» **TASK INSTRUCTIONS**
Continue the forum thread on photo organization software shown below, picking up after its final line.

-- begin READING TEXT --

Arrah! So frustrating. Does Lightroom or PSE have facial recognition in the photo organization?


----------



## Alexr25 (Feb 16, 2016)

Peeb said:


> Does Lightroom or PSE have facial recognition in the photo organization?


Latest version of Lightroom does and it works quite well, don't know about PSE though as I don't use it.


----------



## jaomul (Feb 16, 2016)

From what I can see, Picassa desktop is staying, so if all your picture folders are in one root folder it still organises them by date, it seems to be only the online side of it is changing


----------



## Peeb (Feb 16, 2016)

jaomul said:


> From what I can see, Picassa desktop is staying, so if all your picture folders are in one root folder it still organises them by date, it seems to be only the online side of it is changing


Doesn't bode well for its future. At some point it appears on track to go away entirely.


----------



## Didereaux (Feb 16, 2016)

-- end READING TEXT --
-- begin EXTRACTED ENTRIES --

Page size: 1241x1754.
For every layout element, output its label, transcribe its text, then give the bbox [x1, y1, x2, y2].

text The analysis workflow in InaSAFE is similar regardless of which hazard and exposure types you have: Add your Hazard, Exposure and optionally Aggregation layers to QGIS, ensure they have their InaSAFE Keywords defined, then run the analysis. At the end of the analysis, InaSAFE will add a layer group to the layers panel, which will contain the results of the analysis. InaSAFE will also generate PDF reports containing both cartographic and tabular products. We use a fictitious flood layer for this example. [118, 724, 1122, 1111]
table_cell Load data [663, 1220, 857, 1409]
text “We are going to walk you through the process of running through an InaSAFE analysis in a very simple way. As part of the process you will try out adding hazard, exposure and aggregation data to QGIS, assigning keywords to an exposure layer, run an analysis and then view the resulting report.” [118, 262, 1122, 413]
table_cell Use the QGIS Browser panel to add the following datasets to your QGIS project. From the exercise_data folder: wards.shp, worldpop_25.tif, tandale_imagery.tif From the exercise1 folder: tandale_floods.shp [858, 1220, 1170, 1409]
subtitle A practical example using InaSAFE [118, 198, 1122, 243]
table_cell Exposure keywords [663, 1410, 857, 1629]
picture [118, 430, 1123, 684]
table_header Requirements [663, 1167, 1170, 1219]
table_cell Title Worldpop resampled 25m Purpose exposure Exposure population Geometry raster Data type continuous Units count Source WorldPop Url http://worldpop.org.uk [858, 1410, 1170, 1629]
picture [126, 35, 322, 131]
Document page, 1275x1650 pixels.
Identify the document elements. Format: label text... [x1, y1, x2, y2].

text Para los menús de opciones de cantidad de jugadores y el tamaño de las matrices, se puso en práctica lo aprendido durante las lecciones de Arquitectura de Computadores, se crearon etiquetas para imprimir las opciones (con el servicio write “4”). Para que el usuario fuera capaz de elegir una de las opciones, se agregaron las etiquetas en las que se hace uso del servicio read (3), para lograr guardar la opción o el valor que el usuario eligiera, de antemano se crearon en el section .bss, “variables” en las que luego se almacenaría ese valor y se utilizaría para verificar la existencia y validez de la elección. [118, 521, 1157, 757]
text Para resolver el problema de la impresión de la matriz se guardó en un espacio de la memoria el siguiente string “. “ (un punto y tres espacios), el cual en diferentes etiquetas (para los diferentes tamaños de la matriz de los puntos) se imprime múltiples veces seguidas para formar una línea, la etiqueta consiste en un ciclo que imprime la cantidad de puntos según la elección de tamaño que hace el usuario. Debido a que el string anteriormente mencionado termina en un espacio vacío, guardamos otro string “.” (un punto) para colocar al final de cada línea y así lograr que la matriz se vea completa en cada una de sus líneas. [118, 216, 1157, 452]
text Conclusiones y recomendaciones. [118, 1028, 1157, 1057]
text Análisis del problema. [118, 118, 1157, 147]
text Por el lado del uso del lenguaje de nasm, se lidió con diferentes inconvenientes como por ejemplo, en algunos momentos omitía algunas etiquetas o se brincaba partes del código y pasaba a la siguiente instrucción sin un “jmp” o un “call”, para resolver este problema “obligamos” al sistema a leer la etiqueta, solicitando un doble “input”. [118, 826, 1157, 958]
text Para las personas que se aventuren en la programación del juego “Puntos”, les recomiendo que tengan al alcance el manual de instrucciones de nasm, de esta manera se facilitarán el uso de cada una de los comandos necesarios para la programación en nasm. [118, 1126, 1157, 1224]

-- end EXTRACTED ENTRIES --

» **EXPECTED OUTPUT**
What I have decided to do is (and this is painful)  is dl all the pictures from Picasa and put them in folders with the same names as the albums.  In other words a mirror of my Picasa account.  The pictures I post there are low dpi small jpgs fro linking to and for others to view.  I, of course have all the original RAWs backed up in duplicate on two external USB drives(1& 2 terrabyters).   When I find a 'permanent' on'line solution I can then re;load those albums.  In the meantime I will continue to add to the Picasa albums while putting a duplicate in my Picasa backup albums.  Thank you GOOGLE you Suns-a-B%(*&$es!    
I have a theory (and since I am not a spiritual person this comes hard to accept, but it fits the facts)  When Jobs died his spirit took control of the GOOGLE/ALPHABET CEO and is now running things!


----------



## Braineack (Feb 16, 2016)

They've been phasing Picasa out for years now.  you all knew it was coming...

It's all Google Photos now anyway, so it's not like you lost your online storage -- it's one in the same.  They are just no longer going to support the desktop app.

It makes much more sense for them to cater to photo users.


----------



## astroNikon (Feb 16, 2016)

maybe Yahoo will buy Picasa


----------



## Braineack (Feb 16, 2016)

yahoo cant afford google money.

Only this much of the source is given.